II - Os erros e omissões dos actos praticados pela secretaria judicial não podem, em qualquer caso, prejudicar as partes.
III - Ao erro ou omissão referentes a notificações da secretaria judicial são de equiparar actos equívocos, ou de dúbia interpretação, e que possam afectar negativamente direitos dos seus destinatários, desde que a interpretação lesiva que deles possa ser feita, aferido pelo standard interpretativo do destinatário normal – art. 236.º, n.º 1, do CC – possa ser acolhida.

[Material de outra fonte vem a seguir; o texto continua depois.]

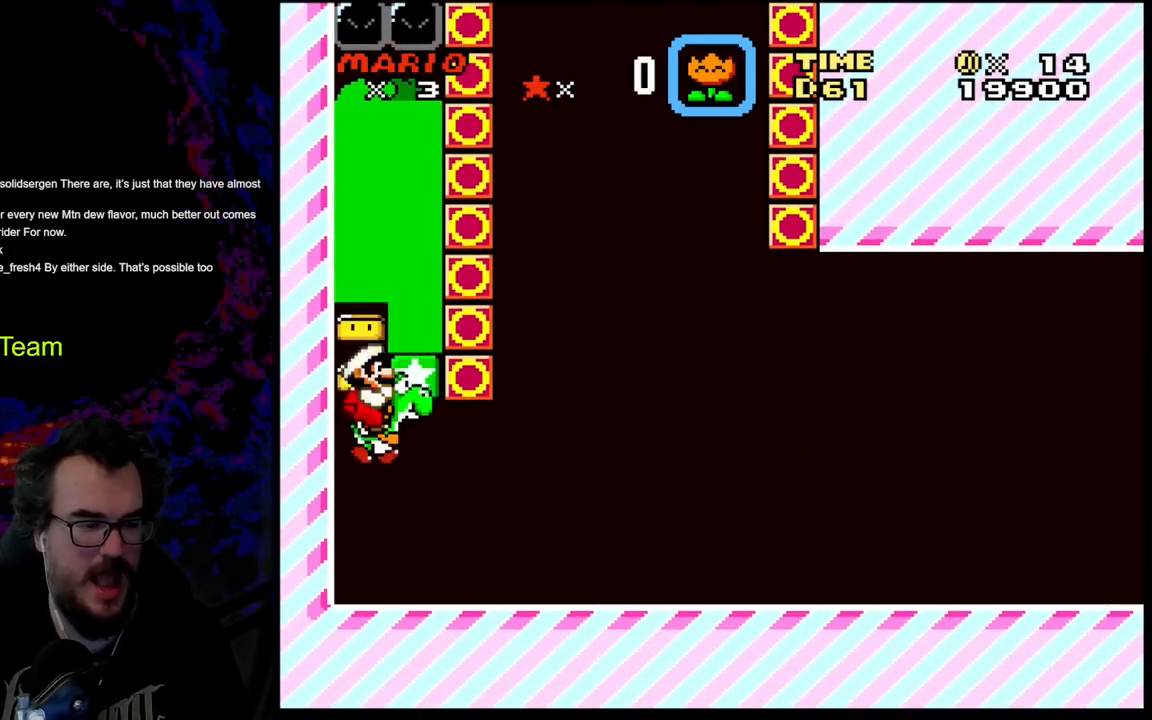
{"buttons": ["Y", "DPAD_RIGHT"], "events": [[17, "B", "up"]]}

IV - Na dúvida deve entender-se que a parte não pode ser prejudicada por actos praticados pela secretaria judicial, como estatui o art. 157.º, n.º 6, do CPC vigente e preceituava identicamente, o anterior n.º 6 do art. 161.º do CPC.
V - Esta norma constitui emanação do princípio da segurança jurídica e da protecção da confiança e do princípio da transparência e da lealdade processuais, indissociáveis de um processo justo e equitativo.
VI - A regulação dos prazos processuais implica com a realização da garantia constitucional do acesso aos tribunais.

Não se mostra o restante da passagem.